Antes lloraba con pocas cosas, poquísimas, casi con ninguna. Si acaso con Billy Elliot. Se me ponían los ojos vidriosos en la escena donde el protagonista se despide de su abuela porque sabe que no la volverá a ver. Cuando la veía, recordaba que yo una vez abracé a mi abuela una noche de enero como no la había abrazado nunca, y dos días después murió, como si ese abrazo la hubiera matado. Y luego lloraba en la escena final, cuando Billy es ya un gran bailarín de ballet y su padre va a verlo en una presentación en Londres. Me identificaba también porque siempre quise que mi padre se sintiera orgulloso de mí y se murió sin ser capaz de preguntárselo. Pero eran tres lágrimas las que soltaba en realidad, eso no es llorar. Llorar es dejarse ir, hundir la cara en la almohada y no soltarla hasta que toque cambiar la funda.

Una estadística dice que los hombres lloramos una vez al mes, mientras que las mujeres lo hacen cinco, lo que me ha hecho sentir que soy una más. Me siento estrenando el corazón, lo que me lleva a hacer dos preguntas: ¿Cómo hacen ustedes, las mujeres, para manejar tanto llanto? ¿Cómo pueden vivir con eso y, aun así, ser más fuertes que nosotros?

****

### Consignas:
#1 Según la estadística que menciona el fragmento sobre el llanto, ¿cuántas veces al mes lloran las mujeres?
#2 Copia sin cambios el pasaje del fragmento sobre el llanto que va de "Una estadística dice" a "fuertes que nosotros?".
Los registros son un material independiente del fragmento sobre el llanto.

****

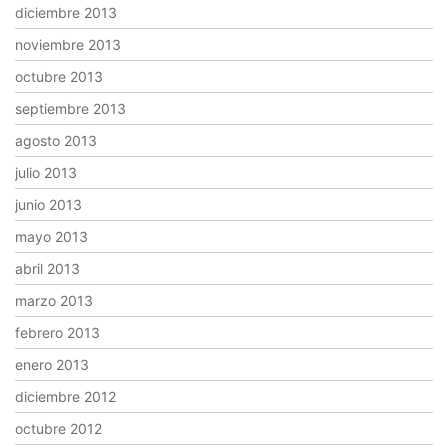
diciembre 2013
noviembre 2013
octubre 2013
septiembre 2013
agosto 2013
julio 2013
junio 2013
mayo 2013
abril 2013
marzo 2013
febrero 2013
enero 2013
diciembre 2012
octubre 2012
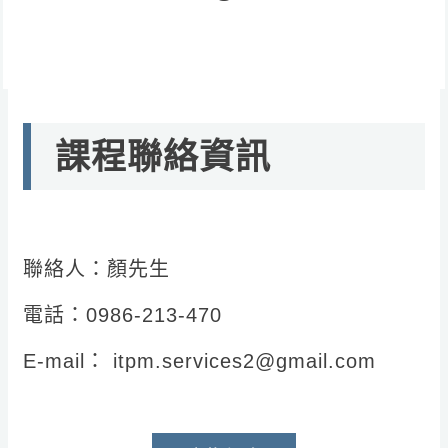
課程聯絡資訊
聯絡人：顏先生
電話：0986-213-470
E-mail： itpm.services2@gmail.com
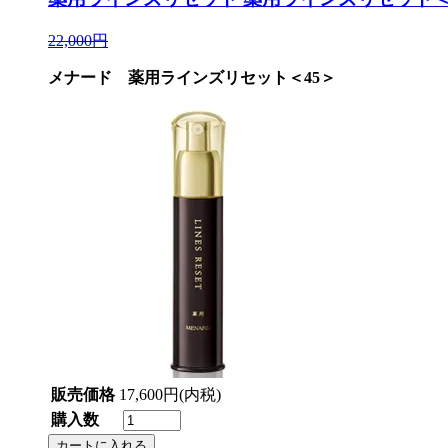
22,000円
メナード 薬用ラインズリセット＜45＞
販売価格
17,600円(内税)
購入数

****

### Lista de respuestas:
#1 Cinco veces al mes.

#2
Una estadística dice que los hombres lloramos una vez al mes, mientras que las mujeres lo hacen cinco, lo que me ha hecho sentir que soy una más. Me siento estrenando el corazón, lo que me lleva a hacer dos preguntas: ¿Cómo hacen ustedes, las mujeres, para manejar tanto llanto? ¿Cómo pueden vivir con eso y, aun así, ser más fuertes que nosotros?